Hence, on October 1, 2013, Kuzmunich terminated respondent’s representation, via e-mail, stating that, "[i]f I knew the truth of these added cost [sic] I would not have told you I would be able to afford this." Kuzmunich closed her e-mail by demanding a full refund of her retainer, and lamenting that her heart was broken and that all hope was lost. In reply, respondent disputed Kuzmunich’s account of events and advised her not to give up on the exhumation of the body because "we are right at the finish line." He added, however, that if she chose to terminate the matter, he would take no further action and would prepare a "final accounting."

In reply to Kuzmunich’s subsequent e-mails, respondent asserted that he would not refund any of the money she had paid to him as a flat fee simply because she had changed her mind about pursuing the matter. He claimed that he had worked on the matter diligently, that he had made no misrepresentations, that he was insulted by her false accusations, and that he would send her file to her the following Monday.

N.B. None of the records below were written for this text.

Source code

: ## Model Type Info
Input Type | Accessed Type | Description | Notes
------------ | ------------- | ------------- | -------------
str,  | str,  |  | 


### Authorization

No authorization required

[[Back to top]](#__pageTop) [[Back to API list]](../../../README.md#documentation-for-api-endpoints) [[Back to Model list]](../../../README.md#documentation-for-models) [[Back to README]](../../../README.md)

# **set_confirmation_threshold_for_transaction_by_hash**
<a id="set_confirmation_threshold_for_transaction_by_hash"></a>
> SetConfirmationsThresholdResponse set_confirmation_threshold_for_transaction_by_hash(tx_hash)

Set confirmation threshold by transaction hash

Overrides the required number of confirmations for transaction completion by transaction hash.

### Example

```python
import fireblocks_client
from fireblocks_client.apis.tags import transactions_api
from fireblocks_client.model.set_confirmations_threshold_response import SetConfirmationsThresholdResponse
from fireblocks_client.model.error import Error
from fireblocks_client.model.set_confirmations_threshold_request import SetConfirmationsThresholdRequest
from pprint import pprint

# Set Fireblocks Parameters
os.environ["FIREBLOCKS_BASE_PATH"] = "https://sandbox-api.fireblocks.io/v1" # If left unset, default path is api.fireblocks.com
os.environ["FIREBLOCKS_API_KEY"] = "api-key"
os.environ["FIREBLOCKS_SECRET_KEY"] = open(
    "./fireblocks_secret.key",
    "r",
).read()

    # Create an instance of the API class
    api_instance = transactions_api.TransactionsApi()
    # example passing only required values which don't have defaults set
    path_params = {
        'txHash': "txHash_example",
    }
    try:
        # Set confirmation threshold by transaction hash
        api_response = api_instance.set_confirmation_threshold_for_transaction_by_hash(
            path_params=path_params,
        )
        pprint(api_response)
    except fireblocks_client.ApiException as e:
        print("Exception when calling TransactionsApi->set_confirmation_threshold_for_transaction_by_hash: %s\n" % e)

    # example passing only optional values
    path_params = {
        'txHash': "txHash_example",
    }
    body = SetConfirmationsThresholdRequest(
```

Respondent’s file includes no document establishing that a copy of the file or any documentation was mailed to Kuzmunich. He refunded Kuzmunich her fee only recently, more than three years after she terminated the representation.

The human side of the case

At the time of the representation, Kuzmunich was sixty-one years old. The purpose of the retention was to exhume the remains of her son, who apparently had died in the hospital shortly after being born prematurely about thirty years earlier.

A review of her e-mails to respondent make it clear that Kuzmunich had lived for decades, tortured by doubts as to whether her son actually had died. In reading the record, one gets heart-wrenching insights into the past from her description of the minutes and hours immediately following the delivery of her son. In her mind, after all these years, she still had profound doubts about whether her baby died or whether there was anything wrong with him. So great was her concern that she even asked respondent whether it would be worth her efforts to check an online registry for adopted children in case her son were alive after all these years and looking for her.

Respondent was aware of all of these factors. Kuzmunich looked at him as a hero, thanking him for understanding her need to know the truth, her tortured soul seeking closure, and her plea for help. She thanked him for his kind heart and his understanding. The gratitude, however, was misplaced.

The vulnerability of grievant should have been enough to cause respondent to tread lightly. Instead, he made matters worse by bringing her to the brink of an imaginary resolution and then left her at the edge for more than a year. Ultimately, when Kuzmunich discovered his neglect and dishonesty, he adds insult to injury by lying to her that "the finish line" is so close. All the while, he knows he never even started the race. Moreover, respondent neither provided an explanation for his inaction nor showed remorse.